4. Identify circular RNAs using CIRI-full pipeline

# Choose multi-threading based on the specific situation.
THREAD_COUNT=8 

# Use SRR6450118 as an example
BioSample=SRR6450118

# CIRI2: Circular RNA identification based on multiple seed matching
perl CIRI2.pl --in ${dir_detect}/align.sam --out ${dir_detect}/ciri.report --ref_file ${fa} --anno ${gtf} --thread_num $THREAD_COUNT

# CIRI-AS is a detection tool for circRNA internal components and alternative splicing events.
perl CIRI-AS.pl --sam ${dir_detect}/align.sam --ciri ${dir_detect}/ciri.report --out ${dir_detect}/as --ref_file ${fa} --anno ${gtf} --output_all yes

# The CIRI-full Pipeline module is an automatic pipeline for detecting and reconstructing circRNAs.
java -jar $CIRI-full.jar RO1 -1 ${BioSample}_1.fastq.gz -2 ${BioSample}_2.fastq.gz -o ${dir_detect}/full -t $THREAD_COUNT

bwa mem -T 19 -t $THREAD_COUNT ${fa} ${dir_detect}/full_ro1.fq -o ${dir_detect}/full_ro1.sam -t $THREAD_COUNT

java -jar CIRI-full.jar RO2 -r ${fa} -s ${dir_detect}/full_ro1.sam -l 150 -o ${dir_detect}/full

java -jar CIRI-full.jar Merge -r ${fa} -a ${gtf} -c ${dir_detect}/ciri.report -as ${dir_detect}/as_jav.list -ro ${dir_detect}/full_ro2_info.list -o ${dir_detect}/full

Output files in dir_detect for subsequent analysis, circRNA information at BSJ levels

SRR6450118/full/ciri.report
SRR6450119/full/ciri.report
……
SRR6450129/full/ciri.report

5. Visualize and estimate abundance of isoforms using CIRI-vis

dir_vis=${BioSample}/vis

mkdir -p ${dir_vis}

java -jar CIRI-vis.jar -i ${dir_detect}/full_merge_circRNA_detail.anno -l ${dir_detect}/as_library_length.list -d ${dir_vis} -r ${fa} -min 1

Output files in dir_vis for subsequent analysis, circRNA information at isoform levels

SRR6450118/vis/stout.list
SRR6450119/vis/stout.list
……
SRR6450129/vis/stout.list

6. Constructing a Full-length Reference Set

R

library(AQUARIUMHB)

MakeReferenceIsoform(datapathfile = "PRJNA429023/DataPathFile.txt",outputfile = "ReferenceIsoformFinal.txt")
SampleID SamplePath
SRR6450118 PRJNA429023/SRR6450118/
SRR6450119 PRJNA429023/SRR6450119/
…… ……
SRR6450129 PRJNA429023/SRR6450129/
chr bsj start end isoformID strand exon_count exon_length exon_total_length ReferenceSource
10 10:100036449|100036604 100036604 100036449 chr10|100036449|100036604|+ + 1 156 156 FLcircAS_Liver
3 3:48548532|48550234 48548532 48550234 chr3|48548532,48549864,48550118|48548537,48549960,48550234|- - 3 6,97,117 220 Full
2 2:231497095|231503204 231497095 231503204 chr2|231497095,231503081|231497252,231503204|- - 2 158,124 282 Full,FLcircAS_HeLa,IsoCirc_SkeletalMuscle,IsoCirc_Testis

ReferenceSource Sources of full-length isoforms. For example:

`FLcircAS_Liver`: represents isoform from FLcircAS dataset, 

`Full`: represents isoform from blood samples according pipeline,

`Full,FLcircAS_HeLa,IsoCirc_SkeletalMuscle,IsoCirc_Testis`: represents isoform from FLcircAS, IsoCirc and blood samples.

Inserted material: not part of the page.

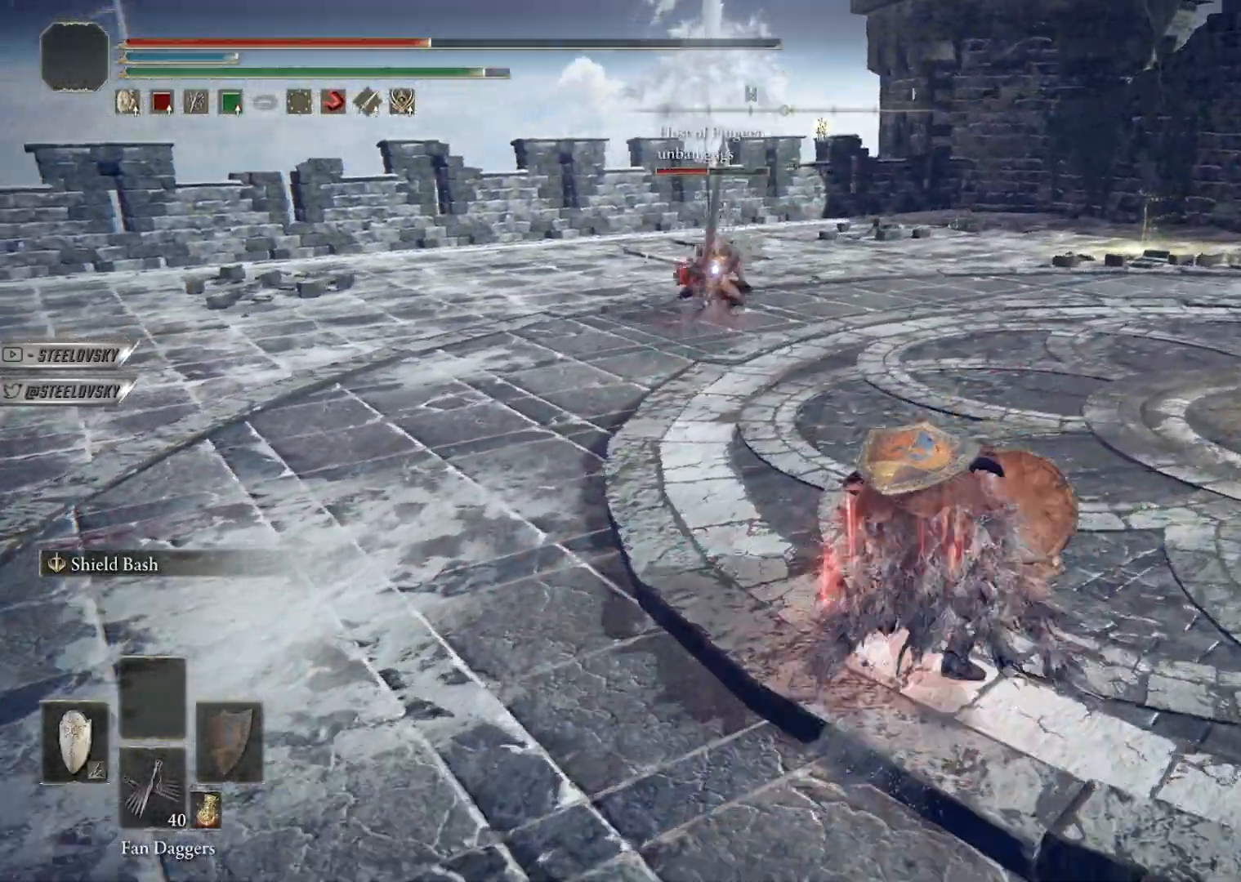
{"dt_ms": 500, "buttons": ["A", "B"], "left_stick": "up-right", "right_stick": "center", "button_events": [[483, "A", "down"]]}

7. Reconstruction of partial length circRNA isoforms

Due to reasons such as short sequencing read lengths or insufficient sequencing depth, the circRNAs identified by CIRT - full may fall into the following three types:

AQUARIUMHB uses the Full - length Reference Set constructed in the previous step to reconstruct the Break and Only types of circRNAs, and then generates a gtf file for subsequent quantitative analysis for salmon.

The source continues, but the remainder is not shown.